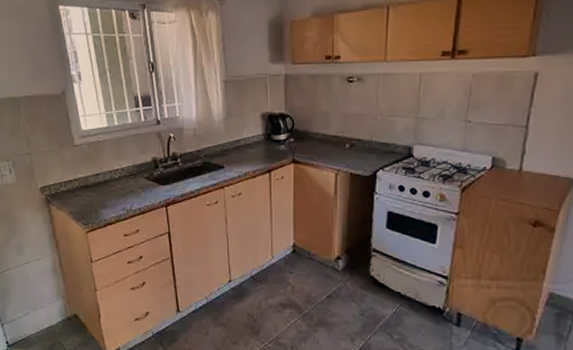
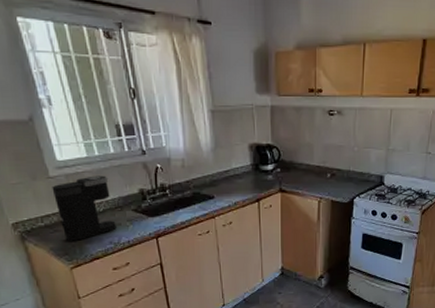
coffee maker: none [76,144,129,206] -> present [52,175,116,241]

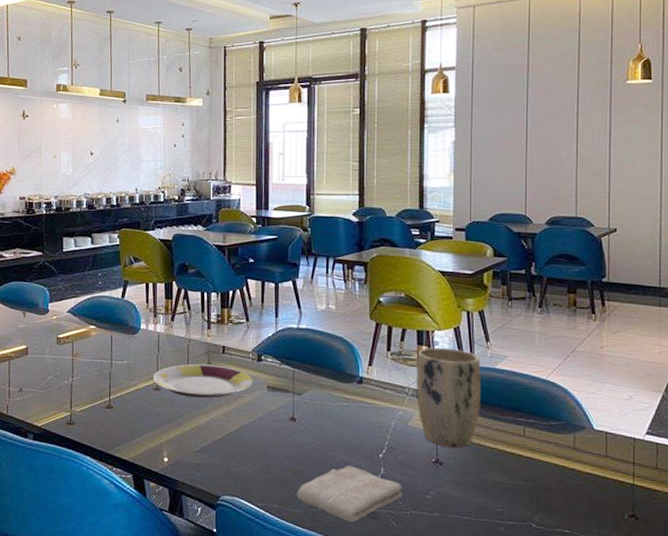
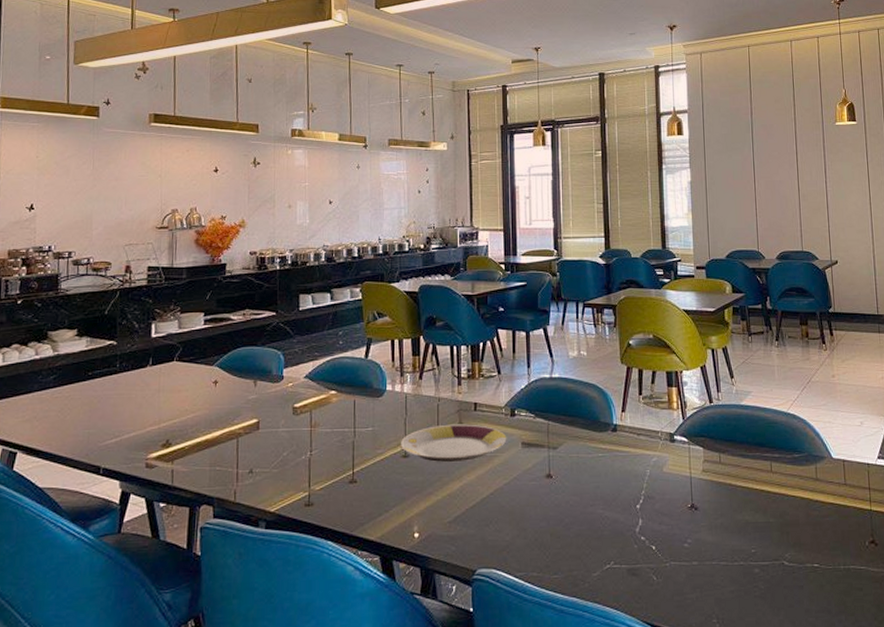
washcloth: present [296,466,402,523] -> none [555,521,661,582]
plant pot: present [416,348,481,448] -> none [668,388,730,490]

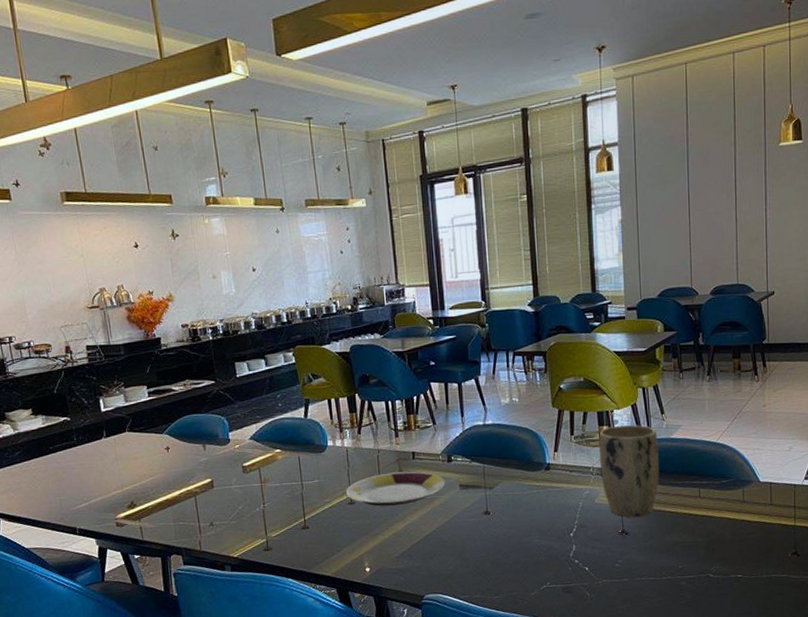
plant pot: none [668,388,730,490] -> present [599,425,659,517]

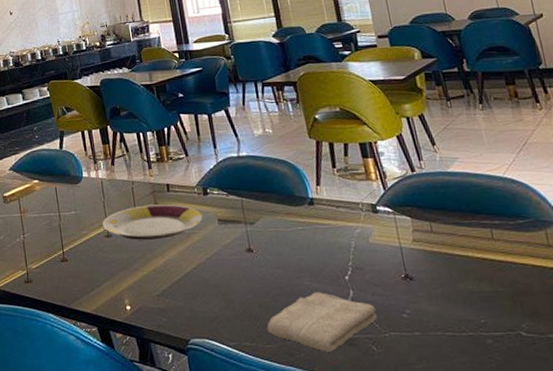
washcloth: none [496,548,593,600] -> present [266,292,377,352]
plant pot: present [599,425,659,517] -> none [364,157,441,260]

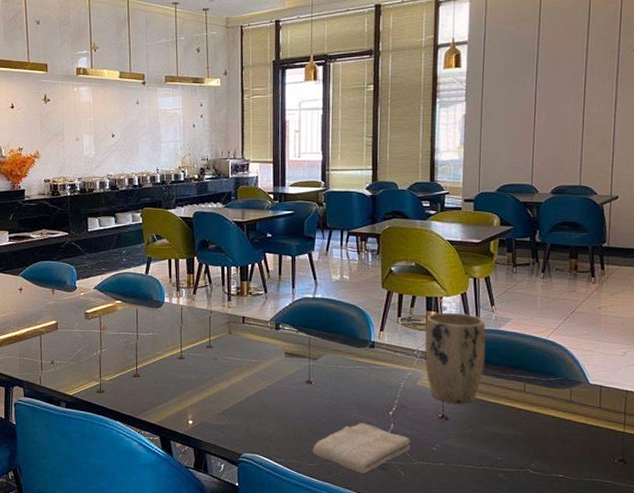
plate: present [102,204,203,241] -> none [177,333,272,366]
plant pot: none [364,157,441,260] -> present [425,313,486,404]

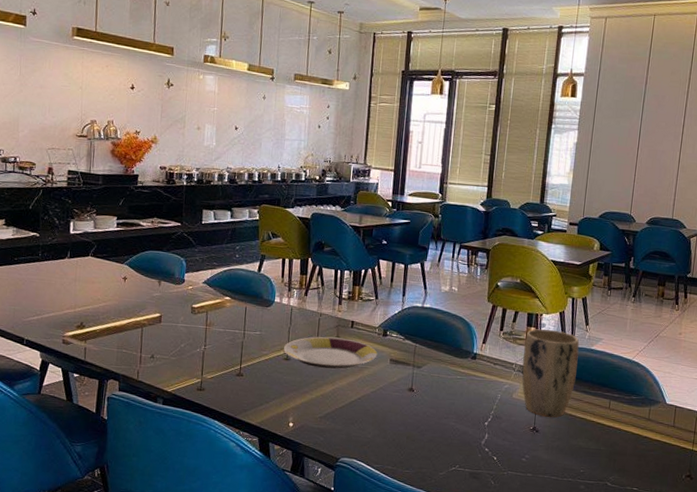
plate: none [177,333,272,366] -> present [284,336,378,370]
washcloth: present [312,423,410,474] -> none [409,432,502,482]

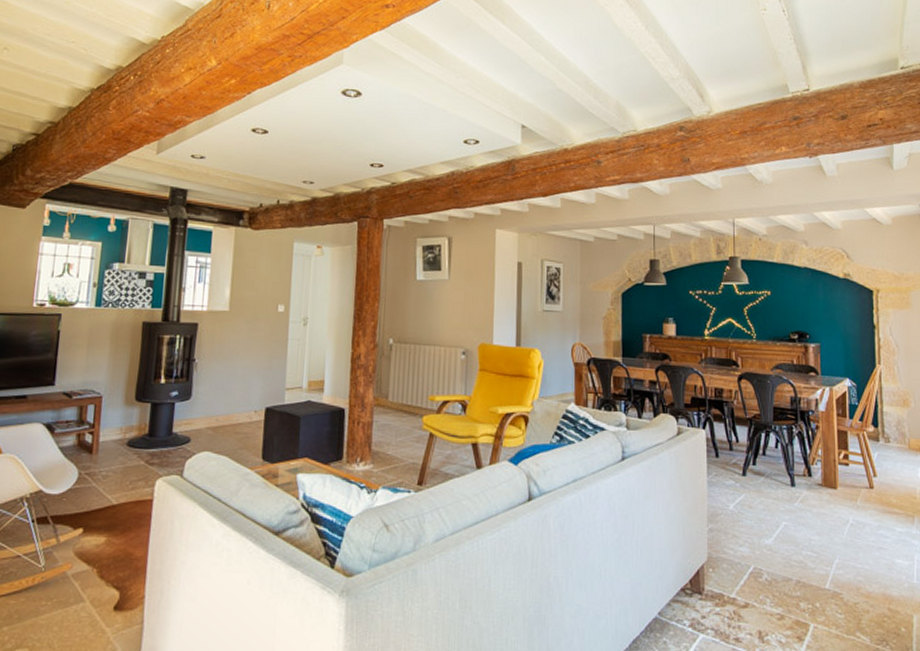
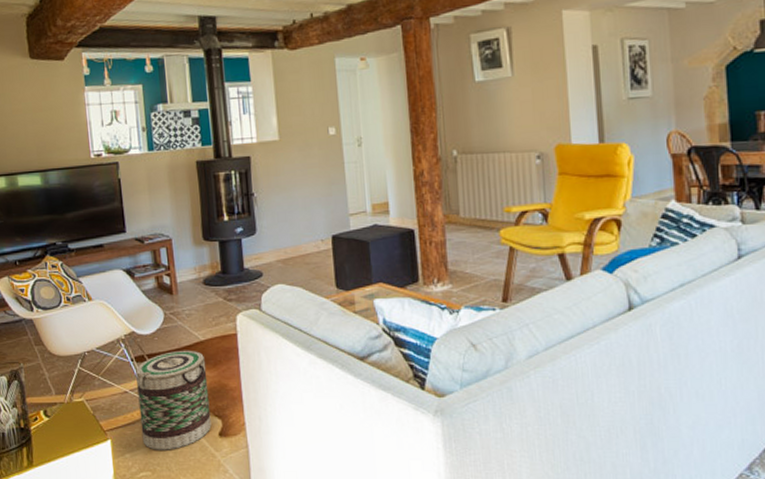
basket: none [26,513,115,624] -> present [136,350,212,450]

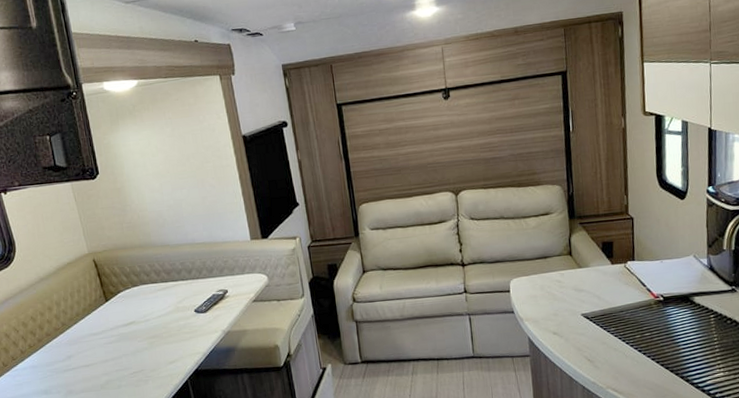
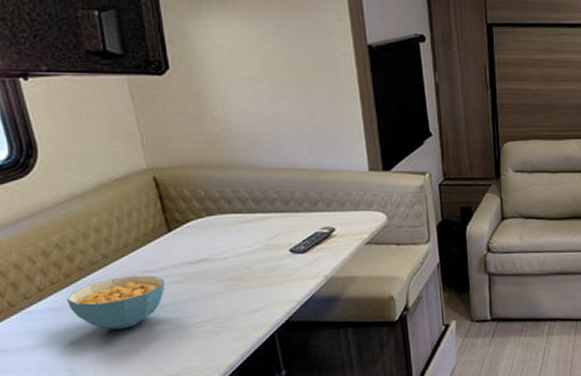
cereal bowl: none [40,337,106,381] -> present [66,275,165,329]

****

● **Exercise**: Every line in the records is to be retyped exactly as it stands; the pictures stay out.

● **Result of this task**:
coffee maker: none [76,144,129,206] -> present [52,175,116,241]

washcloth: present [296,466,402,523] -> none [555,521,661,582]
plant pot: present [416,348,481,448] -> none [668,388,730,490]

plant pot: none [668,388,730,490] -> present [599,425,659,517]

washcloth: none [496,548,593,600] -> present [266,292,377,352]
plant pot: present [599,425,659,517] -> none [364,157,441,260]

plate: present [102,204,203,241] -> none [177,333,272,366]
plant pot: none [364,157,441,260] -> present [425,313,486,404]

plate: none [177,333,272,366] -> present [284,336,378,370]
washcloth: present [312,423,410,474] -> none [409,432,502,482]

basket: none [26,513,115,624] -> present [136,350,212,450]

cereal bowl: none [40,337,106,381] -> present [66,275,165,329]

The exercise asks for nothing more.